**What needs to be done:** Please keep the images out and set down the data exactly as given.

┄┄┄┄┄┄┄┄┄┄┄┄┄┄┄┄┄┄┄┄

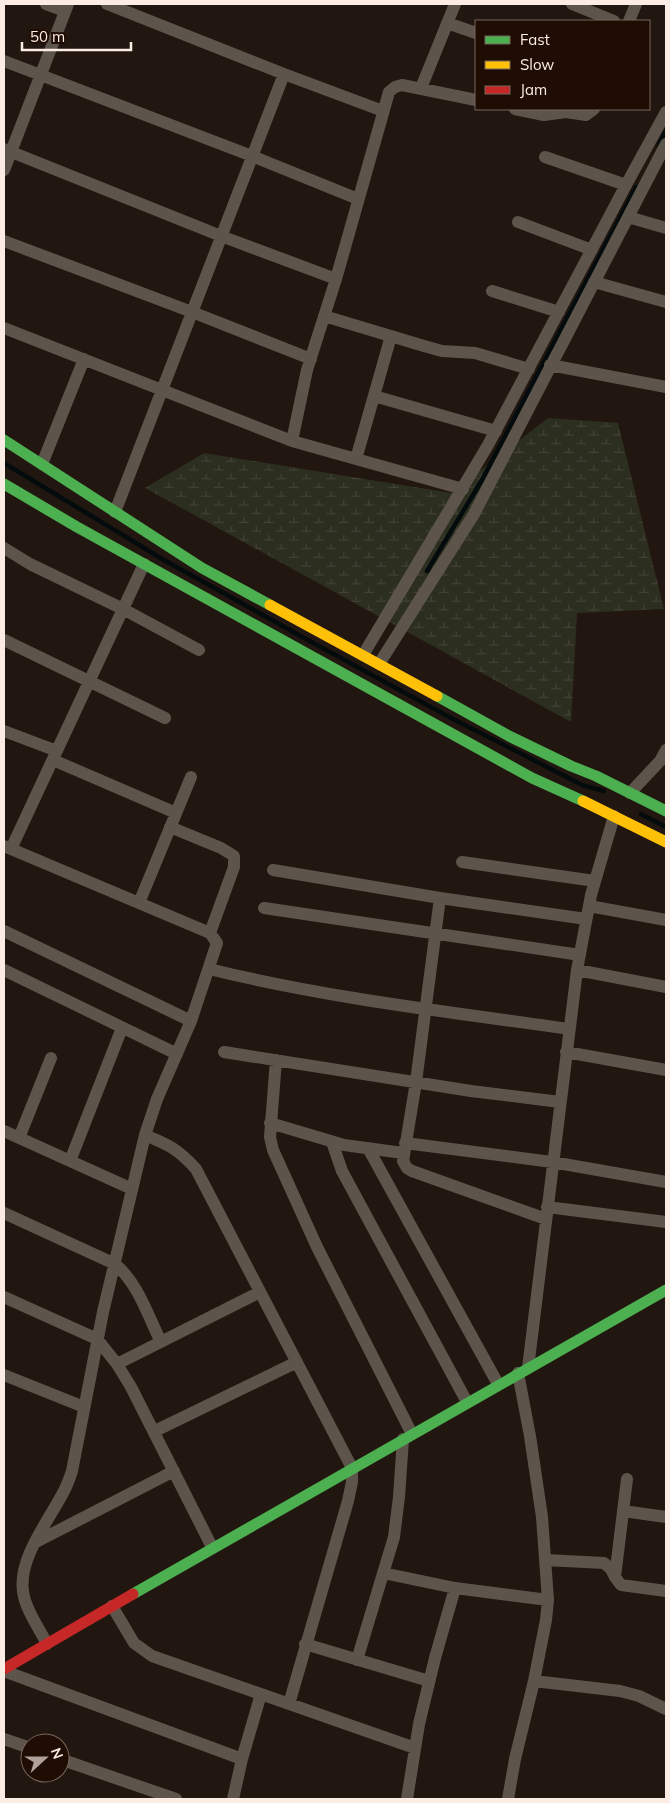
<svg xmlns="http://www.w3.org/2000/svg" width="670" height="1803" viewBox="0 0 670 1803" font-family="Mulish,sans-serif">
	<defs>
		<pattern id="wetland-marsh" width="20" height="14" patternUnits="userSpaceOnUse" patternTransform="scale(1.25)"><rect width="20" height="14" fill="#2c2e1f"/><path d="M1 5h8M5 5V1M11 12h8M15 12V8" fill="none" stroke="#414235"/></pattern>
	</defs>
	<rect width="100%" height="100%" fill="#221710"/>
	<!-- wetland -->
	<path fill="url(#wetland-marsh)" d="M548 418 618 423 664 609 577 613 571 722 145 488 204 453 451 493Z"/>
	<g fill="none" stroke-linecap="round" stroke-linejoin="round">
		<!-- stream -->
		<path stroke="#030b0c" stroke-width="4.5" d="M659 145 666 131
			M4 463 164 560 306 639 451 718 553 770 582 785 604 791
			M427 571 482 480 636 187
			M641 814 666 827"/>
		<!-- street -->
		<path stroke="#5d554c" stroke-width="12" d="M46 4 65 11
			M107 4 284 74 383 111
			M572 4 614 21
			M629 21 636 4
			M447 23 476 33
			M4 61 252 156 358 199
			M421 88 455 4
			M515 109 544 115 566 112 586 115 594 109
			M4 149 221 236 336 279
			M545 157 626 185
			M4 170 68 4
			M628 217 666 228
			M518 222 592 250
			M4 241 192 312 311 359
			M594 282 666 302
			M492 291 559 312
			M324 316 424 346 442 351 475 353 529 369
			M4 328 292 441 463 489
			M550 365 666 387
			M374 396 496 431
			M292 441 307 370 336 279 389 92 395 87 402 85 476 100
			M356 459 391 336
			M42 464 84 359
			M115 512 284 74
			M4 548 30 564 123 609 199 650
			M4 640 165 718
			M363 655 488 445 626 185 666 112
			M379 664 474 514 666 144
			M4 731 57 751
			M53 760 176 813
			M630 793 660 761 666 750
			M170 827 221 848 234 856V867L210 933
			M4 846 210 933 217 943 191 1021 157 1099 145 1135 103 1312 72 1471C70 1477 68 1483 65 1489 51 1518 18 1557 23 1591 25 1609 39 1628 47 1644
			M11 849 144 564
			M462 862 595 881
			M273 870 440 898 586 919
			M440 898 416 1082 403 1161 407 1168 412 1171 546 1219
			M139 903 191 777
			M589 906 666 920
			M264 908 580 955
			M4 931 191 1021
			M209 969C327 998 449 1012 569 1029
			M4 970 177 1054
			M577 970 666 987
			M224 1052 471 1091 560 1102
			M566 1052 666 1070
			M276 1060 270 1137 273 1150 317 1247 412 1434
			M270 1123 344 1145 403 1153
			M4 1131 132 1189
			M145 1135C169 1145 178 1149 196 1169L352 1468V1482L348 1501 289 1704
			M19 1138 51 1058
			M332 1142 342 1171 467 1402
			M405 1143 552 1162 666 1182
			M368 1148 498 1384
			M70 1161 122 1028
			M547 1207 666 1222
			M4 1213 115 1264C138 1283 148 1316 161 1342
			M4 1297 97 1339 117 1364 131 1387 212 1547
			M117 1364 260 1292
			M528 1368 577 970 591 895 614 816
			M4 1375 84 1407
			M155 1431 297 1362
			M623 1511 666 1517
			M36 1542 174 1471
			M546 1560 604 1563 611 1569 615 1577 621 1585 666 1591
			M383 1573 455 1588 548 1600
			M615 1577 627 1479
			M112 1606 134 1643 152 1656 415 1748
			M305 1644 429 1681
			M357 1660 394 1537 399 1497 403 1439
			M4 1671 242 1759
			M534 1681 620 1691 639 1696 666 1709
			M4 1739 30 1748
			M60 1759 176 1799
			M233 1799 242 1759 261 1694
			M407 1799 419 1724 435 1658 455 1588
			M508 1799 515 1759 534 1681 546 1620 548 1600 542 1517 530 1436 518 1373"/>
		<!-- fast -->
		<path stroke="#4caf50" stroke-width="11" d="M4 440 202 568 270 605
			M4 484 77 527 532 778 583 801
			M437 696 509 736 571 766 596 776 666 811
			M133 1594 666 1290"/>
		<!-- slow -->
		<path stroke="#ffc107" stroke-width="11" d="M270 605 437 696
			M583 801 666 842"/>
		<!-- jam -->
		<path stroke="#c62828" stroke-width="11" d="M4 1669 133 1594"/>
	</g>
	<!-- border -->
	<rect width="670" height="1803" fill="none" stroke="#fbece4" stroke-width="10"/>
	<!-- legend -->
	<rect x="475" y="20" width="175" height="90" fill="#1f0c02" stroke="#77665c"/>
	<rect x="485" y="36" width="25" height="8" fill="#4caf50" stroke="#77665c"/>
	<text x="520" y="45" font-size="15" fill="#fbece4">Fast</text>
	<rect x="485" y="61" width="25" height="8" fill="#ffc107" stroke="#77665c"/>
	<text x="520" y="70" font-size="15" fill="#fbece4">Slow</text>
	<rect x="485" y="86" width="25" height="8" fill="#c62828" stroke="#77665c"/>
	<text x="520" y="95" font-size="15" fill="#fbece4">Jam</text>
	<!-- north arrow -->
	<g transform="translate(45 1758) rotate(69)"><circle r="24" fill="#1f0c02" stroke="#77665c"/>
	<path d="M0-4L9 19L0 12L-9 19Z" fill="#afa19a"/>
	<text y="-8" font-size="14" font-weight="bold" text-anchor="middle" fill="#fbece4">N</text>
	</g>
	<!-- scale -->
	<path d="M22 42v8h109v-8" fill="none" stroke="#fbece4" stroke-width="2.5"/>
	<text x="30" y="42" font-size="15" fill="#fbece4" stroke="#1f0c02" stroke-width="4" paint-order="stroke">50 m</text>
</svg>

┄┄┄┄┄┄┄┄┄┄┄┄┄┄┄┄┄┄┄┄

**Result of this task:**
<svg xmlns="http://www.w3.org/2000/svg" width="670" height="1803" viewBox="0 0 670 1803" font-family="Mulish,sans-serif">
	<defs>
		<pattern id="wetland-marsh" width="20" height="14" patternUnits="userSpaceOnUse" patternTransform="scale(1.25)"><rect width="20" height="14" fill="#2c2e1f"/><path d="M1 5h8M5 5V1M11 12h8M15 12V8" fill="none" stroke="#414235"/></pattern>
	</defs>
	<rect width="100%" height="100%" fill="#221710"/>
	<!-- wetland -->
	<path fill="url(#wetland-marsh)" d="M548 418 618 423 664 609 577 613 571 722 145 488 204 453 451 493Z"/>
	<g fill="none" stroke-linecap="round" stroke-linejoin="round">
		<!-- stream -->
		<path stroke="#030b0c" stroke-width="4.5" d="M659 145 666 131
			M4 463 164 560 306 639 451 718 553 770 582 785 604 791
			M427 571 482 480 636 187
			M641 814 666 827"/>
		<!-- street -->
		<path stroke="#5d554c" stroke-width="12" d="M46 4 65 11
			M107 4 284 74 383 111
			M572 4 614 21
			M629 21 636 4
			M447 23 476 33
			M4 61 252 156 358 199
			M421 88 455 4
			M515 109 544 115 566 112 586 115 594 109
			M4 149 221 236 336 279
			M545 157 626 185
			M4 170 68 4
			M628 217 666 228
			M518 222 592 250
			M4 241 192 312 311 359
			M594 282 666 302
			M492 291 559 312
			M324 316 424 346 442 351 475 353 529 369
			M4 328 292 441 463 489
			M550 365 666 387
			M374 396 496 431
			M292 441 307 370 336 279 389 92 395 87 402 85 476 100
			M356 459 391 336
			M42 464 84 359
			M115 512 284 74
			M4 548 30 564 123 609 199 650
			M4 640 165 718
			M363 655 488 445 626 185 666 112
			M379 664 474 514 666 144
			M4 731 57 751
			M53 760 176 813
			M630 793 660 761 666 750
			M170 827 221 848 234 856V867L210 933
			M4 846 210 933 217 943 191 1021 157 1099 145 1135 103 1312 72 1471C70 1477 68 1483 65 1489 51 1518 18 1557 23 1591 25 1609 39 1628 47 1644
			M11 849 144 564
			M462 862 595 881
			M273 870 440 898 586 919
			M440 898 416 1082 403 1161 407 1168 412 1171 546 1219
			M139 903 191 777
			M589 906 666 920
			M264 908 580 955
			M4 931 191 1021
			M209 969C327 998 449 1012 569 1029
			M4 970 177 1054
			M577 970 666 987
			M224 1052 471 1091 560 1102
			M566 1052 666 1070
			M276 1060 270 1137 273 1150 317 1247 412 1434
			M270 1123 344 1145 403 1153
			M4 1131 132 1189
			M145 1135C169 1145 178 1149 196 1169L352 1468V1482L348 1501 289 1704
			M19 1138 51 1058
			M332 1142 342 1171 467 1402
			M405 1143 552 1162 666 1182
			M368 1148 498 1384
			M70 1161 122 1028
			M547 1207 666 1222
			M4 1213 115 1264C138 1283 148 1316 161 1342
			M4 1297 97 1339 117 1364 131 1387 212 1547
			M117 1364 260 1292
			M528 1368 577 970 591 895 614 816
			M4 1375 84 1407
			M155 1431 297 1362
			M623 1511 666 1517
			M36 1542 174 1471
			M546 1560 604 1563 611 1569 615 1577 621 1585 666 1591
			M383 1573 455 1588 548 1600
			M615 1577 627 1479
			M112 1606 134 1643 152 1656 415 1748
			M305 1644 429 1681
			M357 1660 394 1537 399 1497 403 1439
			M4 1671 242 1759
			M534 1681 620 1691 639 1696 666 1709
			M4 1739 30 1748
			M60 1759 176 1799
			M233 1799 242 1759 261 1694
			M407 1799 419 1724 435 1658 455 1588
			M508 1799 515 1759 534 1681 546 1620 548 1600 542 1517 530 1436 518 1373"/>
		<!-- fast -->
		<path stroke="#4caf50" stroke-width="11" d="M4 440 202 568 270 605
			M4 484 77 527 532 778 583 801
			M437 696 509 736 571 766 596 776 666 811
			M133 1594 666 1290"/>
		<!-- slow -->
		<path stroke="#ffc107" stroke-width="11" d="M270 605 437 696
			M583 801 666 842"/>
		<!-- jam -->
		<path stroke="#c62828" stroke-width="11" d="M4 1669 133 1594"/>
	</g>
	<!-- border -->
	<rect width="670" height="1803" fill="none" stroke="#fbece4" stroke-width="10"/>
	<!-- legend -->
	<rect x="475" y="20" width="175" height="90" fill="#1f0c02" stroke="#77665c"/>
	<rect x="485" y="36" width="25" height="8" fill="#4caf50" stroke="#77665c"/>
	<text x="520" y="45" font-size="15" fill="#fbece4">Fast</text>
	<rect x="485" y="61" width="25" height="8" fill="#ffc107" stroke="#77665c"/>
	<text x="520" y="70" font-size="15" fill="#fbece4">Slow</text>
	<rect x="485" y="86" width="25" height="8" fill="#c62828" stroke="#77665c"/>
	<text x="520" y="95" font-size="15" fill="#fbece4">Jam</text>
	<!-- north arrow -->
	<g transform="translate(45 1758) rotate(69)"><circle r="24" fill="#1f0c02" stroke="#77665c"/>
	<path d="M0-4L9 19L0 12L-9 19Z" fill="#afa19a"/>
	<text y="-8" font-size="14" font-weight="bold" text-anchor="middle" fill="#fbece4">N</text>
	</g>
	<!-- scale -->
	<path d="M22 42v8h109v-8" fill="none" stroke="#fbece4" stroke-width="2.5"/>
	<text x="30" y="42" font-size="15" fill="#fbece4" stroke="#1f0c02" stroke-width="4" paint-order="stroke">50 m</text>
</svg>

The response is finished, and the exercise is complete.